In other words, more than a week after the shooting, it had not become an online movement. I get it -- there was other news going on and sometimes it takes a while for the real-world outrage to convert into social action. Plus, it took a while for details, like the 911 calls made shortly after the shooting or Trayvon’s last phone call between him and his girlfriend made moments before he was shot, to emerge. These revelations helped fuel new outrage, which again began to generate fresh calls for action in the social space.
One of the few voices shouting loudly, clearly and consistently for "Justice for Trayvon" was CNN Commentator Roland Martin. His voluminous Twitter stream is full of Trayvon commentary, going back at least as far as March 12.
Yet even as late as last week, #TrayvonMartin was little more than a blip on Twitter. Things started to change on Sunday and the hashtag has steadily risen in prominence throughout the week. Another hashtag #justicefortrayvon has followed a similar trajectory.
In the last 48 hours two events have helped propel the Trayvon Martin case to the forefront of social media conversation. First, Fox news commentator Geraldo Rivera blamed the hoodie Trayvon Martin was wearing for the teen’s death. “I am urging the parents of black and Latin youngsters particularly to not let their children go out wearing hoodies: I think the hoodie is as much responsible for Trayvon Martin’s death as George Zimmerman was,” Rivera said. (He later apologized for the comment.)
President Obama's comments on the Whitehouse lawn also helped boost the social conversation. “If I had a son he would look like Trayvon,” Obama said.
These two events reignited passion online. Soon I saw dozens of tweets making reference to “hoodies”. Some were angry, others used humor to point out the ridiculousness of Rivera’s statement. On Trendistic, the word “hoodie” skyrocketed in prominence at 8AM yesterday morning and shows no signs of slowing down. Obama’s statement, which came around noon eastern time, was retweeted over and over again.
Trayvon Martin finally has momentum online. In the time since I started working on this, he moved from the number 11 trend to number nine. Even by the end of yesterday, his search trend still sat far behind Kim Kardashian's flour bomb (a solid #1), a handful of sports figures, two Whitney Houston trends and The Hunger Games. Al Sharpton, the well-known activist who has stepped in to help spread the message about Trayvon, was briefly ahead of the teen in Google Trends. Looking now, he's at number 15.
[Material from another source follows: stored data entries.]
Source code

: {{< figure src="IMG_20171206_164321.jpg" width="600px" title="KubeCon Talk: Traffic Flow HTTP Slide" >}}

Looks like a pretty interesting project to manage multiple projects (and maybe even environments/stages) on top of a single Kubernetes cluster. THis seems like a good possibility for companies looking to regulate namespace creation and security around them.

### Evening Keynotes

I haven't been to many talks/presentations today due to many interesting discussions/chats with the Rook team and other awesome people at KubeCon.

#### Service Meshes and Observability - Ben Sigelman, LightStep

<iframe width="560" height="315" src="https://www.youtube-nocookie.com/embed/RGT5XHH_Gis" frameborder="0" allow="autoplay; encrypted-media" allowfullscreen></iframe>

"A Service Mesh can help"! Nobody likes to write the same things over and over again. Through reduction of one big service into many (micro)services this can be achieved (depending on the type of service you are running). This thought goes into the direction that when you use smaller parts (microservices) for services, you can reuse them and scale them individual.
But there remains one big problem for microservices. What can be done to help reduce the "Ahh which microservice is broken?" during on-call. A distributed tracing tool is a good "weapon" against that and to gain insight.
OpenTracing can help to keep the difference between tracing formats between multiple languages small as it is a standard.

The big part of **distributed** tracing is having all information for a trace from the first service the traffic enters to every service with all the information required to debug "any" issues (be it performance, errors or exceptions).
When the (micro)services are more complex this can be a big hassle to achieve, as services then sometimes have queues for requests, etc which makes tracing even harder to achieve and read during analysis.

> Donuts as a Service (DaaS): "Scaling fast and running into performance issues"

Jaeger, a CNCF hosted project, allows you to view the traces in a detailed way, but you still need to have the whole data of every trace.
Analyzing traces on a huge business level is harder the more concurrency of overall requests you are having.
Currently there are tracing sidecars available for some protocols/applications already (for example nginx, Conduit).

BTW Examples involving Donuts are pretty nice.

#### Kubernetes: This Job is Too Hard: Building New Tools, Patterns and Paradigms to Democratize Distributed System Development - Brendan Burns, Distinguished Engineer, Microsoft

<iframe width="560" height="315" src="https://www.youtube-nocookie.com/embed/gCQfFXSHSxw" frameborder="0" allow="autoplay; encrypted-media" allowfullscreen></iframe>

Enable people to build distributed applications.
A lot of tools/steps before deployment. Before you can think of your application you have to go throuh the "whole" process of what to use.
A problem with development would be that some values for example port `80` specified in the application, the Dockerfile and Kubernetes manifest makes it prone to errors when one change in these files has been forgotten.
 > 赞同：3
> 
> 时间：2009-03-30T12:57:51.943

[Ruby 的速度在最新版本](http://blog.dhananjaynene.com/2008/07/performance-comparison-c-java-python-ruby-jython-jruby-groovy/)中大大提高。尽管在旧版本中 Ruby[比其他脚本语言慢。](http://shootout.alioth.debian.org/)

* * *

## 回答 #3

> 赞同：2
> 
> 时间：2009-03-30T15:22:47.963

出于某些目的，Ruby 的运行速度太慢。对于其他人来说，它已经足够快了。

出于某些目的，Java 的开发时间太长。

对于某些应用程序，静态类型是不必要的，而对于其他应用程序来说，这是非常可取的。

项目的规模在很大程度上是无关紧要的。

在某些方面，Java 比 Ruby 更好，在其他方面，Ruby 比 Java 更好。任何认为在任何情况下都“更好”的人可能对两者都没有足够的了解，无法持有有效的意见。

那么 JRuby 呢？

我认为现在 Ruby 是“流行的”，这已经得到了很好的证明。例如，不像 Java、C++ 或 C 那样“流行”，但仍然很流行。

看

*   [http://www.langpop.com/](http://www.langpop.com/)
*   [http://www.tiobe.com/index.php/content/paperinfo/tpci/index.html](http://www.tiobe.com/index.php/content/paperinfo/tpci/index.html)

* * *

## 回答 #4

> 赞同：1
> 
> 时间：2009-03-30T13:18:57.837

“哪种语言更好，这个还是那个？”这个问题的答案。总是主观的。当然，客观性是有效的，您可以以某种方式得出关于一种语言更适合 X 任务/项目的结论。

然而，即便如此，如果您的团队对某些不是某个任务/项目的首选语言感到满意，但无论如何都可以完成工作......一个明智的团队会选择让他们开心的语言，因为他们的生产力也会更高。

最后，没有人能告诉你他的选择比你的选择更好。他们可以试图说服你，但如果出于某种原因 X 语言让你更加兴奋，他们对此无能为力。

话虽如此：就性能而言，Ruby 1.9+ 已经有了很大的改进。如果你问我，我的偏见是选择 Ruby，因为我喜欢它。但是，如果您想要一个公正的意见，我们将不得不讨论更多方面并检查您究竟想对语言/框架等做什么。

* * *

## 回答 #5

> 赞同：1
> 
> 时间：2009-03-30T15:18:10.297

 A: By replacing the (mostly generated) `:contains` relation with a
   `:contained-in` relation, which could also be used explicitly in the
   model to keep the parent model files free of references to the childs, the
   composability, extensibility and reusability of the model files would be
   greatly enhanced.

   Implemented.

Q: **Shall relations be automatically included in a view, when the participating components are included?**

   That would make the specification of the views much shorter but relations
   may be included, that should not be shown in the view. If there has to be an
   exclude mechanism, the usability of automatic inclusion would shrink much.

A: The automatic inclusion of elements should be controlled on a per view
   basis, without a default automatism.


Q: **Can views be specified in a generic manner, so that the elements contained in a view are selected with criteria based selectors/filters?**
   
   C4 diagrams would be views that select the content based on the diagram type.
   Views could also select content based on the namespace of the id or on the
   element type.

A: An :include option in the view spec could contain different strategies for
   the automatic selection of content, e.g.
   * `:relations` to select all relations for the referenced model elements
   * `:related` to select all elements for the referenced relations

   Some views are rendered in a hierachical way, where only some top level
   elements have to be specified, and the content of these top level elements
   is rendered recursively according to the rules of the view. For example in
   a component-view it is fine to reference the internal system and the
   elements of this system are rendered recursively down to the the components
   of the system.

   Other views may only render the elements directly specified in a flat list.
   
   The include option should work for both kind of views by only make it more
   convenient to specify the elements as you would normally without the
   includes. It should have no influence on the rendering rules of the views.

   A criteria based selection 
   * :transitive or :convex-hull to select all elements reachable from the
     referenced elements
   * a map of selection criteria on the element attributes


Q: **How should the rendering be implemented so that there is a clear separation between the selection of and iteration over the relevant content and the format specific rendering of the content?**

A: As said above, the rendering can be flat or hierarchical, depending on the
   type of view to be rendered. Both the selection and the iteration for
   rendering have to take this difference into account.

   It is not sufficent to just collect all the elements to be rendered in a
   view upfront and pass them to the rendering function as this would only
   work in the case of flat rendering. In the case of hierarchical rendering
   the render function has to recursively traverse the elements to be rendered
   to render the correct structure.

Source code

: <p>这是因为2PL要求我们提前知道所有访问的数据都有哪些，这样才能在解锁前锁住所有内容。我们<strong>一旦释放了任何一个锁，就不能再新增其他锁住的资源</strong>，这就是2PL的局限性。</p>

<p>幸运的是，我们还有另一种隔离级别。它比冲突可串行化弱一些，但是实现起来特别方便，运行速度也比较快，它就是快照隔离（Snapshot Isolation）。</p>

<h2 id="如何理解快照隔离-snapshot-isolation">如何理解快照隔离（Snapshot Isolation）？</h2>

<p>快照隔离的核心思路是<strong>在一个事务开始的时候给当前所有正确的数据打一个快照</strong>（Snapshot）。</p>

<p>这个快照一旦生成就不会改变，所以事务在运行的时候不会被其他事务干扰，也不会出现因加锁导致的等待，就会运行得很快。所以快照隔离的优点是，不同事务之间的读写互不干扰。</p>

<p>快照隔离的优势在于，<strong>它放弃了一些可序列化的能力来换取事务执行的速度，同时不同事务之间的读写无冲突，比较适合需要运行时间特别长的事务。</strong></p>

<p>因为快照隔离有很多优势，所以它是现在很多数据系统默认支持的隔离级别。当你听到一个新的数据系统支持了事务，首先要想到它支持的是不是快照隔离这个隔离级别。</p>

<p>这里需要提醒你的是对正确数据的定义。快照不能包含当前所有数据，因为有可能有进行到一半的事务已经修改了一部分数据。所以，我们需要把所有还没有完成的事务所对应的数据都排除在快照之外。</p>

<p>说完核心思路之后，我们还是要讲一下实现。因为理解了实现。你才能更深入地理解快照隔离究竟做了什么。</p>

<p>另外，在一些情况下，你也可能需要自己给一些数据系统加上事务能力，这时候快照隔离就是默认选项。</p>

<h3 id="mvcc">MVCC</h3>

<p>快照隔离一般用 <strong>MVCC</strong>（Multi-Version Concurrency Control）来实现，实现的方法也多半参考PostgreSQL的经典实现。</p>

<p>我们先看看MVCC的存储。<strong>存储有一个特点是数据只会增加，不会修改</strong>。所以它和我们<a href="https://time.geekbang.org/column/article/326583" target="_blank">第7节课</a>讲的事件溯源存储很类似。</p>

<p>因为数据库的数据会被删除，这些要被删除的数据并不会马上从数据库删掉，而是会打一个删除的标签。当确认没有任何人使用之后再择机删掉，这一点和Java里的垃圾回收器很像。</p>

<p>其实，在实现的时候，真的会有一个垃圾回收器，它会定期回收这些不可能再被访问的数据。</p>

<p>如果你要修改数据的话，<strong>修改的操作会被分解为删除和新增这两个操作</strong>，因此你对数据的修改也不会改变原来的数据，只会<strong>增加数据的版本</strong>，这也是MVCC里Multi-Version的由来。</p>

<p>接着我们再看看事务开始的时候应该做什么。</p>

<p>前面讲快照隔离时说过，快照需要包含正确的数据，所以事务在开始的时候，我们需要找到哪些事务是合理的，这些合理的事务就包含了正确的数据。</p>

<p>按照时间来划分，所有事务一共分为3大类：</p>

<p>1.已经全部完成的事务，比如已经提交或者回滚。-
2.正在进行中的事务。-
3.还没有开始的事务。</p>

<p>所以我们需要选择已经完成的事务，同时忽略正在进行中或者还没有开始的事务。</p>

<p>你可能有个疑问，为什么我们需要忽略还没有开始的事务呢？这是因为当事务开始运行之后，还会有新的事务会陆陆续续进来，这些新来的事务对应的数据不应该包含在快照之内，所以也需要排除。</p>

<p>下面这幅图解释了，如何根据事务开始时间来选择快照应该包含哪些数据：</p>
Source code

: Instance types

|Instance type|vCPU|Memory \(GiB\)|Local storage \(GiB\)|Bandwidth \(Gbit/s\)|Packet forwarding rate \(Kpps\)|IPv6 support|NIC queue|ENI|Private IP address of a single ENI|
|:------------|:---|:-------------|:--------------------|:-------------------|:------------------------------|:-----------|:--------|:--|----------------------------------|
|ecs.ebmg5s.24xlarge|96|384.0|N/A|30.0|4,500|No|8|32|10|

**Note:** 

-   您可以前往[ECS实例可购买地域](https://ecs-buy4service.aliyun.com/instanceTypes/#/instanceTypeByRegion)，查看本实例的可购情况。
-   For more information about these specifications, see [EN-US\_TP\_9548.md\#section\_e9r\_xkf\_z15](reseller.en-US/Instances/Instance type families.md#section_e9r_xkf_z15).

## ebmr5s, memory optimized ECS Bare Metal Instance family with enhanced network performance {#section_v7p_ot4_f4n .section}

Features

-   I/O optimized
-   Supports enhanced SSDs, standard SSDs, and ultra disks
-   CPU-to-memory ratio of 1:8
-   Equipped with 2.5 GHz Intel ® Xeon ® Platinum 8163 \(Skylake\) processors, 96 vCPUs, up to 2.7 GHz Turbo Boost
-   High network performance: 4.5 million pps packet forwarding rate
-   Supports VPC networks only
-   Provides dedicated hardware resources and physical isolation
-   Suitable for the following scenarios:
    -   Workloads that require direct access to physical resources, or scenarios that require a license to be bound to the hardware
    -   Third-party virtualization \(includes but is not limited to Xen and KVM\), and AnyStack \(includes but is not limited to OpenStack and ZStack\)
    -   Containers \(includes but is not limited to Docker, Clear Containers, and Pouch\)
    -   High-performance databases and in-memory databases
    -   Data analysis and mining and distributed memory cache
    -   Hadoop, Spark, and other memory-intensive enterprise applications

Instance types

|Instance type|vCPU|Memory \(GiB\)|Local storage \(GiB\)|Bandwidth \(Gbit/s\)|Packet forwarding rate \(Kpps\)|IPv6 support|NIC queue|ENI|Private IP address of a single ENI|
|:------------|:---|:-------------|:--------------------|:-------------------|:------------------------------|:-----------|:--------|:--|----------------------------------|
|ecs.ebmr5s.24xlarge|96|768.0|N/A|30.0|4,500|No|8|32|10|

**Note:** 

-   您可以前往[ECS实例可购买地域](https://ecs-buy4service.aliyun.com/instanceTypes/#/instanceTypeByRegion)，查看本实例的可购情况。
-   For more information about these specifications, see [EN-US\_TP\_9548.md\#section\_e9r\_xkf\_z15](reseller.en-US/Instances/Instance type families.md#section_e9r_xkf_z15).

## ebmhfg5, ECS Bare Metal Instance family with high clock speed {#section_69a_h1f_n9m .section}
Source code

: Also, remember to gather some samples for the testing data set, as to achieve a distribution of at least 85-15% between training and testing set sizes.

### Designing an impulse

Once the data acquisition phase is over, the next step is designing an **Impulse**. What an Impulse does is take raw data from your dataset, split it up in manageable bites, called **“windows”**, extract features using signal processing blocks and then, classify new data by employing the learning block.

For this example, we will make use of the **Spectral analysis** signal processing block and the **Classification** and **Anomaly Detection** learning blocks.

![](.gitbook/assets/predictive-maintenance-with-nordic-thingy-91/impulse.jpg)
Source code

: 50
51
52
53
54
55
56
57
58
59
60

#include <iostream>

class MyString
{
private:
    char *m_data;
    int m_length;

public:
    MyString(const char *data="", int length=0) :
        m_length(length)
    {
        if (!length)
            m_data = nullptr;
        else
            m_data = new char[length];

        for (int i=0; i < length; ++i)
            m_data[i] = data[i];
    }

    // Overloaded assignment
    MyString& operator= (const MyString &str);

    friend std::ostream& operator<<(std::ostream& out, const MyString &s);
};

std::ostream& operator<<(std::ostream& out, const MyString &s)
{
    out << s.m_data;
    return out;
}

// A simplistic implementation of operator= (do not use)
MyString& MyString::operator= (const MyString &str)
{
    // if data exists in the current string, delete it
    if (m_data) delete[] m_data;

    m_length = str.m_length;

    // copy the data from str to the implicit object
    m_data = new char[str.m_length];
Twitter’s own US trends had #UgliestUniform at number 1 -- actually number two if you count the promoted hash #FeelAlive. Number 9, in this case, was “Geraldo”. No #Trayvon or #TrayvonMartin, but “National Puppy Day," (which was yesterday) actress Tori Spelling, retired running back Marion Barber and…well, you get the picture.
My son is the same age as Trayvon was. I can’t imagine how I would react if this happened to my family, but I know that I’d want the world to know, to share in my outrage. I’d expect social media to spring to action and champion my cause. It took a long time for this case to reach national prominence, but even after it did, it's been a slow climb to the social explosion it became this week.
It would be ridiculous to expect people to stop searching for and tweeting about everyday, mundane and entertaining events while Trayvon's family waits for action. On the other hand, when national figures like Steve Jobs and Whitney Houston die, all platforms turn to talk about their passing. When an unarmed African American teen is shot, the outrage, no matter how great, is still not enough to dominate the social landscape.
I don’t know what exactly this says about us as a social media culture, but I don’t think it’s anything good.